TRY IT: Some lines below hold "Houthis". Pick them out and copy them.

Dataset entries:
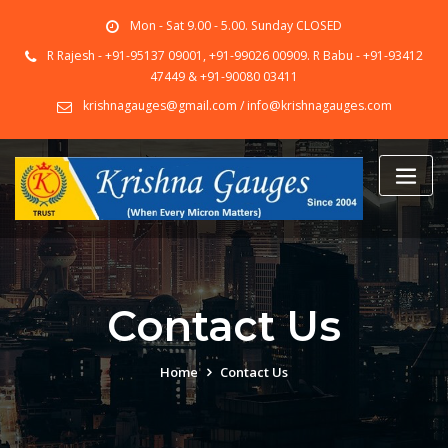
Skip
Mon - Sat 9.00 - 5.00. Sunday CLOSED
to
content
R Rajesh - +91-95137 09001, +91-99026 00909. R Babu - +91-93412
47449 & +91-90080 03411
krishnagauges@gmail.com / info@krishnagauges.com
Contact Us
Home
Contact Us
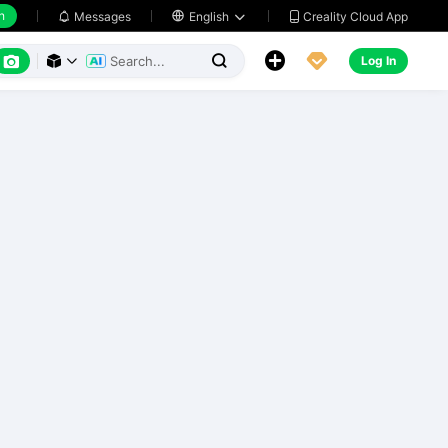
h
Creality Cloud App
Messages

English






Log In



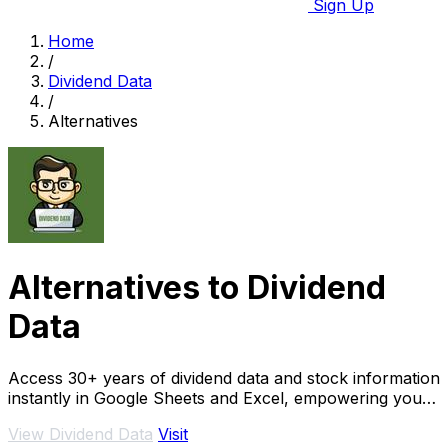
Sign Up
Home
/
Dividend Data
/
Alternatives
Alternatives to Dividend
Data
Access 30+ years of dividend data and stock information
instantly in Google Sheets and Excel, empowering your
investment decisions.
View Dividend Data
Visit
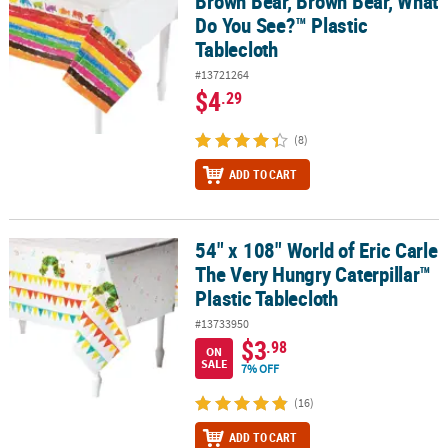
Brown Bear, Brown Bear, What
Do You See?™ Plastic
Tablecloth
#13721264
$4
.29
(8)
ADD TO CART
54" x 108" World of Eric Carle
54" x 108" World of Eric Carle The Very Hungry Caterpillar™ Plasti
The Very Hungry Caterpillar™
Plastic Tablecloth
#13733950
$3
.98
ON
SALE
7% OFF
(16)
ADD TO CART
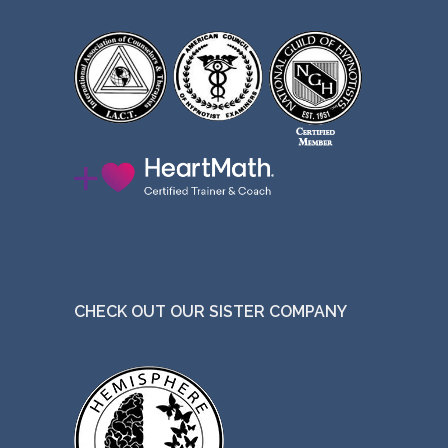
CHECK OUT OUR SISTER COMPANY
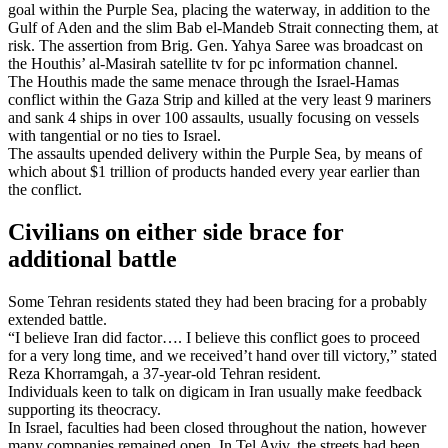
goal within the Purple Sea, placing the waterway, in addition to the
Gulf of Aden and the slim Bab el-Mandeb Strait connecting them, at
risk. The assertion from Brig. Gen. Yahya Saree was broadcast on
the Houthis’ al-Masirah satellite tv for pc information channel.
The Houthis made the same menace through the Israel-Hamas
conflict within the Gaza Strip and killed at the very least 9 mariners
and sank 4 ships in over 100 assaults, usually focusing on vessels
with tangential or no ties to Israel.
The assaults upended delivery within the Purple Sea, by means of
which about $1 trillion of products handed every year earlier than
the conflict.
Civilians on either side brace for
additional battle
Some Tehran residents stated they had been bracing for a probably
extended battle.
“I believe Iran did factor…. I believe this conflict goes to proceed
for a very long time, and we received’t hand over till victory,” stated
Reza Khorramgah, a 37-year-old Tehran resident.
Individuals keen to talk on digicam in Iran usually make feedback
supporting its theocracy.
In Israel, faculties had been closed throughout the nation, however
many companies remained open. In Tel Aviv, the streets had been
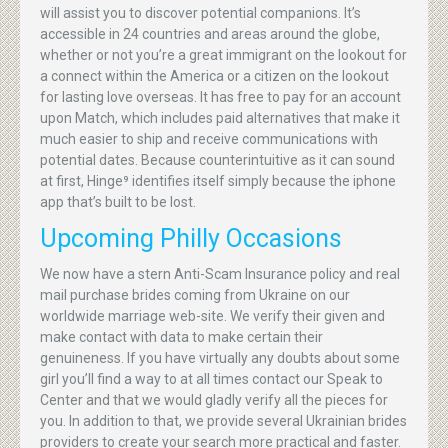
will assist you to discover potential companions. It’s
accessible in 24 countries and areas around the globe,
whether or not you’re a great immigrant on the lookout for
a connect within the America or a citizen on the lookout
for lasting love overseas. It has free to pay for an account
upon Match, which includes paid alternatives that make it
much easier to ship and receive communications with
potential dates. Because counterintuitive as it can sound
at first, Hinge⁹ identifies itself simply because the iphone
app that’s built to be lost.
Upcoming Philly Occasions
We now have a stern Anti-Scam Insurance policy and real
mail purchase brides coming from Ukraine on our
worldwide marriage web-site. We verify their given and
make contact with data to make certain their
genuineness. If you have virtually any doubts about some
girl you’ll find a way to at all times contact our Speak to
Center and that we would gladly verify all the pieces for
you. In addition to that, we provide several Ukrainian brides
providers to create your search more practical and faster.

RESPONSE TO THE EXERCISE:
the Houthis’ al-Masirah satellite tv for pc information channel.
The Houthis made the same menace through the Israel-Hamas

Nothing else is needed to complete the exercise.